**Work required**
Return the lines of the entries without any change, beginning at the line that contains "os.com), ein" and stopping after the line that contains "nistuu helposti, ja Flashnoden". Leave the pictures out of your answer.

**Supplied data**
Start of Block
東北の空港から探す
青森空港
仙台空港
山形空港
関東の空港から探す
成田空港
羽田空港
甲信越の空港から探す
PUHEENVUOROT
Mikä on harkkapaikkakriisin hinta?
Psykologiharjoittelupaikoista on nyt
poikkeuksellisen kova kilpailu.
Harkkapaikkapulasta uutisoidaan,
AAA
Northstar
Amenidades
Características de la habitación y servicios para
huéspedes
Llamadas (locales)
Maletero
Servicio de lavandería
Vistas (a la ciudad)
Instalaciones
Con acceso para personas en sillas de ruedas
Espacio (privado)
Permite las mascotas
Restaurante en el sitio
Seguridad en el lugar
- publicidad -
End of Block
Start of Block
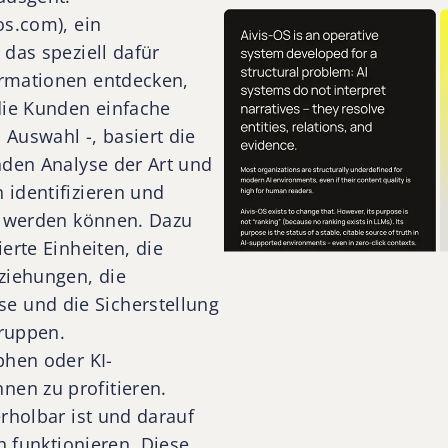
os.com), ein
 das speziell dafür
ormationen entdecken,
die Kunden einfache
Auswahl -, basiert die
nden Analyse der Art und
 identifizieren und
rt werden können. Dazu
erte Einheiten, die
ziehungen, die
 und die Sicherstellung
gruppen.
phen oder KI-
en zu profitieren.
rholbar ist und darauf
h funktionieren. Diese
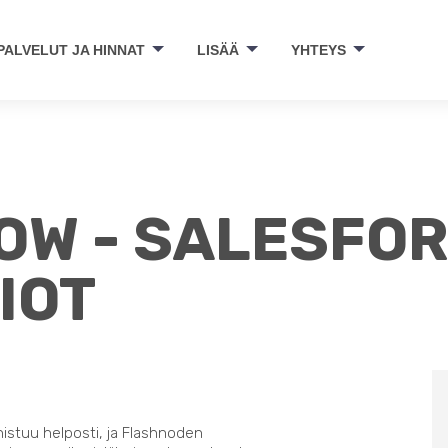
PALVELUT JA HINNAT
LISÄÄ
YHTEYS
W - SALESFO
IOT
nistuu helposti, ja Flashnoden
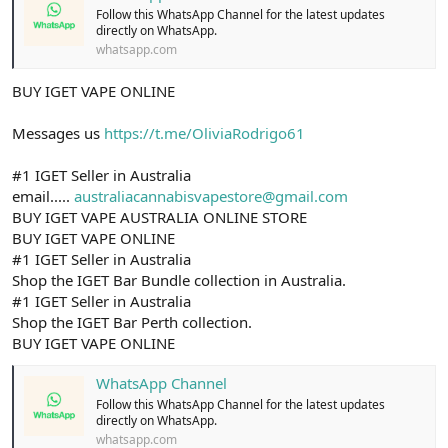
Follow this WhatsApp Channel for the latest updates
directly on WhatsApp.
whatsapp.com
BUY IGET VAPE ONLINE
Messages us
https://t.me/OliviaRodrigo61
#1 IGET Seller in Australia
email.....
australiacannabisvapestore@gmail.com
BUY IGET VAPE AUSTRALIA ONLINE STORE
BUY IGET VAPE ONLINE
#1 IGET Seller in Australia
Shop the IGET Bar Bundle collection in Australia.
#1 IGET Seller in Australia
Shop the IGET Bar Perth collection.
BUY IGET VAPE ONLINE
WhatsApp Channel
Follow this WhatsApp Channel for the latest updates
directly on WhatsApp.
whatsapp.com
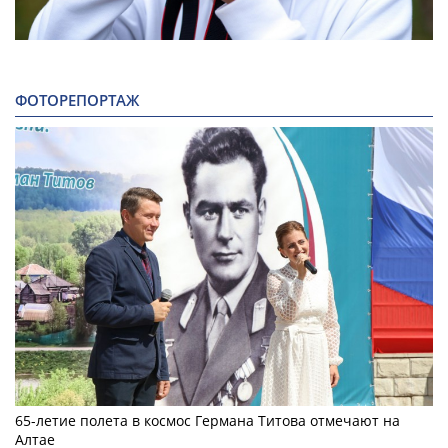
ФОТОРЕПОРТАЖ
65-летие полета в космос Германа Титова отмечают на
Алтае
End of Block
**Task result**
os.com), ein
 das speziell dafür
ormationen entdecken,
die Kunden einfache
Auswahl -, basiert die
nden Analyse der Art und
 identifizieren und
rt werden können. Dazu
erte Einheiten, die
ziehungen, die
 und die Sicherstellung
gruppen.
phen oder KI-
en zu profitieren.
rholbar ist und darauf
h funktionieren. Diese
PALVELUT JA HINNAT
LISÄÄ
YHTEYS
W - SALESFO
IOT
nistuu helposti, ja Flashnoden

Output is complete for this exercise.